Item
1.01
|
Entry
into a Material Definitive Agreement.
|
Underwriting
Agreement
On
March 28, 2018, InspireMD, Inc. (the “Company”) entered into an underwriting agreement (the “Underwriting Agreement”)
with H.C. Wainwright & Co., LLC (the “Underwriter”), relating to an underwritten public offering of 2,857,143
shares (the “Shares”) of the Company’s common stock, par value $0.0001 per share (the “Common Stock”).
All of the Shares are being sold by the Company. The offering price to the public of the Shares is $1.75 per share, and the Underwriter
has agreed to purchase the Shares from the Company pursuant to the Underwriting Agreement at a price of $1.6275 per share. After
underwriting discounts and commissions, the Company expects to receive net proceeds from the offering of $4,437,000.
Pursuant
to the Underwriting Agreement, the Company, in connection with the offering, agreed to issue to the Underwriter warrants to purchase
up to 171,429 shares of Common Stock, or 6% of the number of shares of Common Stock sold in the offering (the “Underwriter
Warrants” and together with the shares issuable upon exercise of the Underwriter Warrants, the “Underwriter Securities”).
The Underwriter Warrants will be exercisable at any time and from time to time, in whole or in part, following the date of issuance
and ending five years from the date of the execution of the Underwriting Agreement, at a price per share equal to $2.1875 (125%
of the offering price to the public per Share).
The
Shares will be issued pursuant to the Company’s shelf registration statement on Form S-3 (Registration Statement No. 333-223130)

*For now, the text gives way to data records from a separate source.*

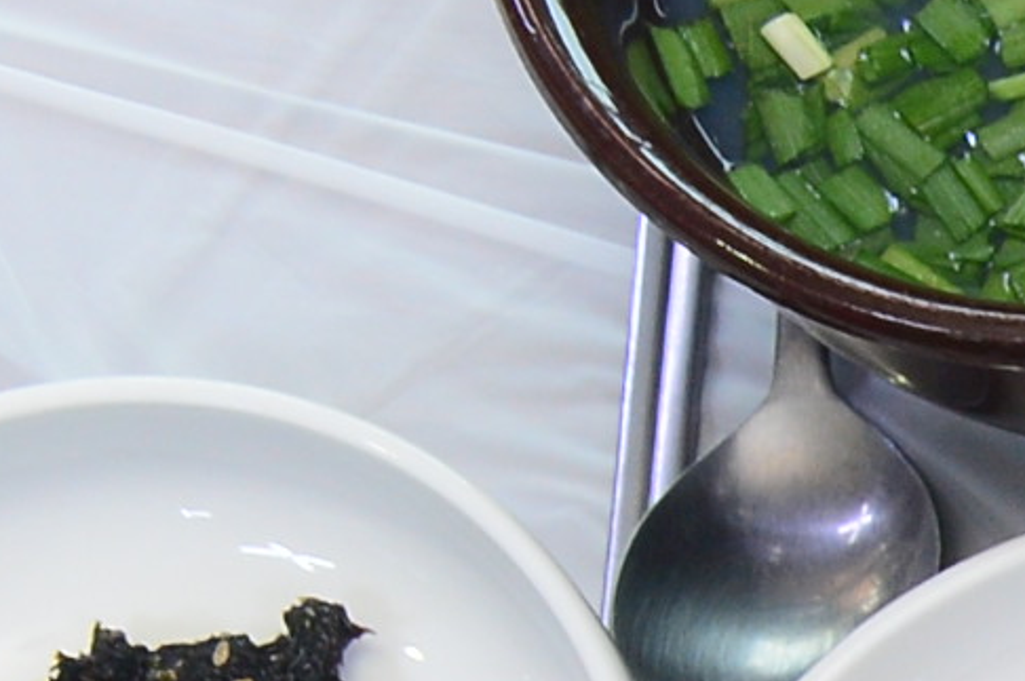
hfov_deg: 6.4
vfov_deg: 4.4
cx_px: 3334
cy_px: 2564
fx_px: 8220
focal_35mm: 289
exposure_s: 1/100
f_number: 5
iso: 800
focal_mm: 38
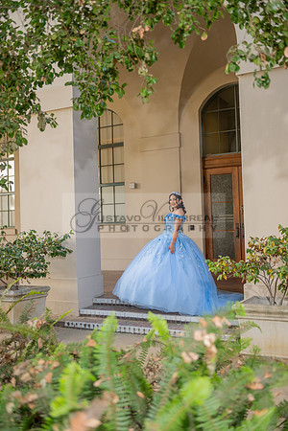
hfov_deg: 35.1
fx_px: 456
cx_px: 144
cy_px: 216
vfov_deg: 50.7
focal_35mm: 38
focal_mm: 38
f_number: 2.8
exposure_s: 1/200
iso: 200
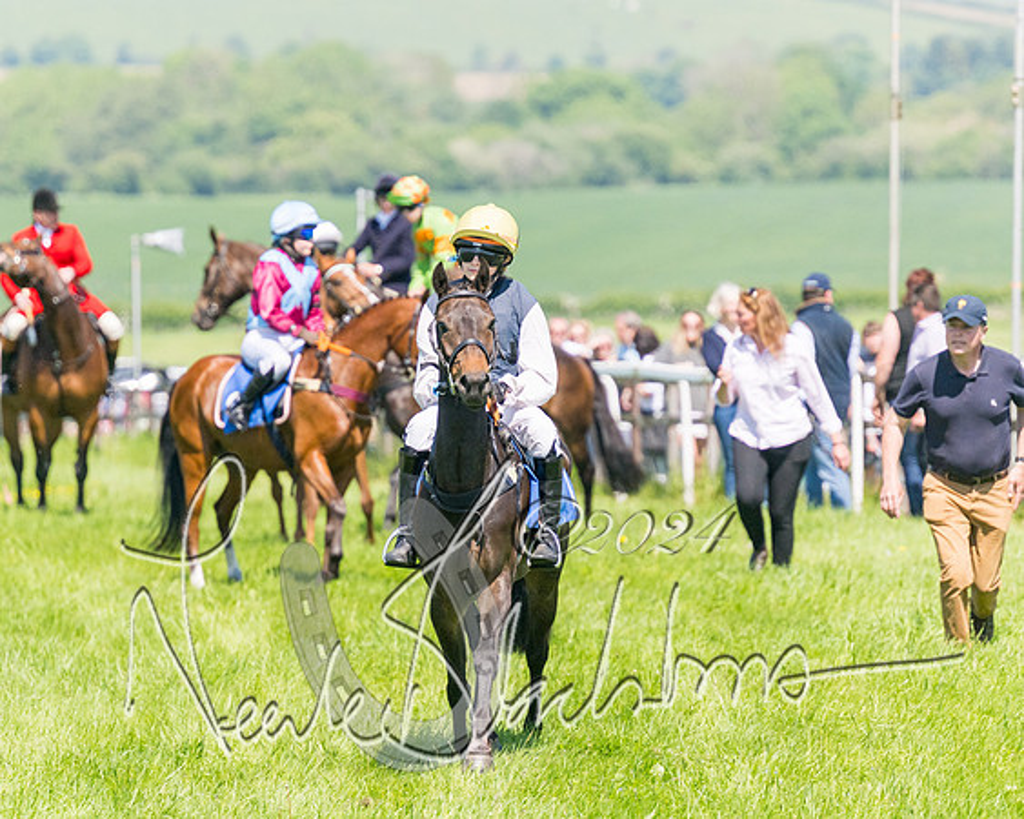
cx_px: 492
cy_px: 409
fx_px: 9234
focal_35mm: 305
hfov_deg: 6.3
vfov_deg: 5.1
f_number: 4
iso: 400
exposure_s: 1/6400
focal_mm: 180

previously filed with the Securities and Exchange Commission (the “Commission”) and declared effective by the Commission
on February 23, 2018. A preliminary prospectus supplement and prospectus supplement and the accompanying prospectus relating to
the offering have been filed with the Commission. The offering is expected to close on or about April 2, 2018, subject to satisfaction
of customary closing conditions.
A
copy of the legal opinion and consent of Haynes and Boone, LLP relating to the validity of the issuance and sale of the Shares
is attached as Exhibit 5.1 hereto.
The
Underwriting Agreement contains customary representations and warranties, agreements and obligations, conditions to closing and
termination provisions. The Underwriting Agreement provides for indemnification by the Underwriter of the Company, its directors
and certain of its executive officers, and by the Company of the Underwriter, for certain liabilities, including liabilities arising
under the Securities Act of 1933, as amended, and affords certain rights of contribution with respect thereto. The foregoing description
of the Underwriting Agreement is qualified in its entirety by reference to the Underwriting Agreement, which is attached as Exhibit
1.1 hereto and incorporated by reference herein.
Waiver
Agreement
As
previously reported, on November 28, 2017, the Company entered into a Securities Purchase Agreement (the “Series D Purchase
Agreement”) with an institutional accredited investor (the “Series D Investor”) pursuant to which the Company
issued and sold 750 shares of its Series D Convertible Preferred Stock (the “Series D Preferred Stock”), which was
amended on February 21, 2018, and on February 26, 2018. Pursuant to the Series D Purchase Agreement and the certificate of designation
for the Series D Preferred Stock, the purchasers of Series D Preferred Stock have the option, subject to certain limitations,
to exchange their Series D Preferred Stock into the securities issued in a subsequent offering (the “Series D Exchange Right”).
On
March 28, 2018, the Company and the Series D Investor entered into a waiver agreement (the “Waiver Agreement”) which
provides that (i) the Series D Exchange Right would not be applicable to a subsequent financing consisting solely of shares of
common stock publicly registered on Form S-3 for gross proceeds to the Company of up to $5,000,000, to be consummated by not later
than April 3, 2018 (the “Offering”), such that no share of Series D Preferred Stock will be exchanged for securities
being offered in the Offering, (ii) the Company’s obligation to use 15% of the proceeds from any subsequent offering of
the Company’s securities that is not an offering of the Company’s common stock or common stock equivalents for gross
proceeds of at least $8 million to redeem the outstanding shares of the Series C Convertible Preferred Stock (the “Series
C Preferred Stock”) held by the Series D Investor would not be applicable to the Offering, (iii) the Company shall reduce
the conversion price of the Series D Preferred Stock to the lowest effective price per share at which shares of the Company’s
common stock sold in the Offering, and (iv) the Company shall use $300,000 of the proceeds from the Offering to redeem outstanding
shares of Series C Preferred Stock held by the Series D Investor at a per share purchase price equal to the stated value of the
Series C Preferred Stock.
The
foregoing description of the Waiver Agreement does not purport to be complete and is qualified in its entirety by reference to
the full text of the Waiver Agreement, a copy of which is attached hereto as Exhibit 10.1 and incorporated herein by reference.